Auer drucken nun Lauter-Bernsbachs Amtsblatt

Eine Geschäftsaufgabe hat die Stadt gezwungen, einen neuen Anbieter zu suchen. Die kommunale Veröffentlichung soll zugleich ein bisschen aufgepeppt werden.

Lauter-Bernsbach.

Aus ganz pragmatischen Gründen muss die Stadt Lauter-Bernsbach die Druckerei für ihr kommunales Mitteilungsblatt wechseln. Das bisher damit betraute Unternehmen gibt seine Geschäftstätigkeit altersbedingt demnächst auf, so ist es zumindest angekündigt. Bürgermeister Thomas Kunzmann (Freie Wähler) will den Umstieg allerdings gleich noch für weitere Änderungen nutzen.

"Ich finde, dass das Mitteilungsblatt bisweilen etwas altbacken anmutet - von der Aufmachung her", sagte er während der jüngsten Stadtratssitzung. Das Layout wünsche er sich frischer und übersichtlicher. Da gebe es grafisch Nachholbedarf. Dabei habe der Wechsel die Verwaltung ziemlich unvorbereitet getroffen. "Die bisherige Druckerei, die immer ein hervorragender Partner für uns war, schließt jetzt doch schneller als gedacht", erklärte Kunzmann. Denn eigentlich war das erst für das Jahresende angekündigt. Nun allerdings hat das Unternehmen mitgeteilt, dass die Herstellung des Hefts schon kurzfristig nicht mehr möglich sei.


Die Juli-Ausgabe des Mitteilungsblatts von Lauter-Bernsbach ist demnach bereits die letzte gewesen, die in der bisherigen Firma zu Papier gebracht wurde. "Wir haben daraufhin zügig mehrere Druckereien abgefragt, um eine Alternative zu finden", berichtete das Stadtoberhaupt. Dabei streckte die Kommune die Fühler unter anderem nach Grünhain-Beierfeld, nach Stützengrün und nach Wilkau-Haßlau aus. Den Auftrag vergaben die Bürgervertreter schließlich an die Druckerei Rockstroh in Aue. "Sie lag laut Angebot als wirtschaftlichster Bieter vorn", sagte Kunzmann. Positiv sei auch die Nähe. Ein Gespräch zu den Abläufen - wie Lieferung der Daten, Terminketten, Auslieferung und Abrechnung - sei bereits geführt worden. "Das alles stimmt uns positiv. Wir haben ein gutes Gefühl."

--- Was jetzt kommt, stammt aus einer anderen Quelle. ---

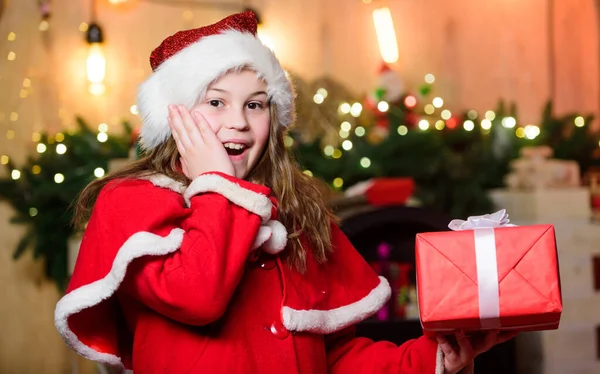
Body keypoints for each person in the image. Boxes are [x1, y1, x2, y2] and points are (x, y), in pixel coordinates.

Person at [54, 11, 515, 374]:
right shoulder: (134, 203)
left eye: (254, 104)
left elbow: (333, 357)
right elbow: (197, 296)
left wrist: (429, 359)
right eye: (215, 101)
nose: (237, 120)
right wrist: (219, 185)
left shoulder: (293, 214)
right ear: (174, 117)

Der Vertrag, dem die Räte zustimmten, habe eine Laufzeit von vorerst fünf Jahren, wobei beide Seiten nach dem ersten Jahr ein Sonderkündigungsrecht besitzen - sofern das Miteinander doch nicht klappen sollte. Davon aber gehe keiner aus, betonte Kunzmann. Die Kommune lässt sich das Mitteilungsblatt monatlich 1200 bis 1500 Euro kosten. Neben der Stadtverwaltung mit ihren amtlichen Bekanntmachungen inklusive Terminen nutzen Schulen, Kirchgemeinden und Vereine das Mitteilungsblatt, um Informationen und Nachrichten an die Frau und den Mann zu bringen. Bisweilen gehören historische Beiträge zum Inhalt. Diese Vielfalt will Kunzmann beibehalten. "Denn ich bin froh darüber, weil es das für unsere Einwohner interessanter macht."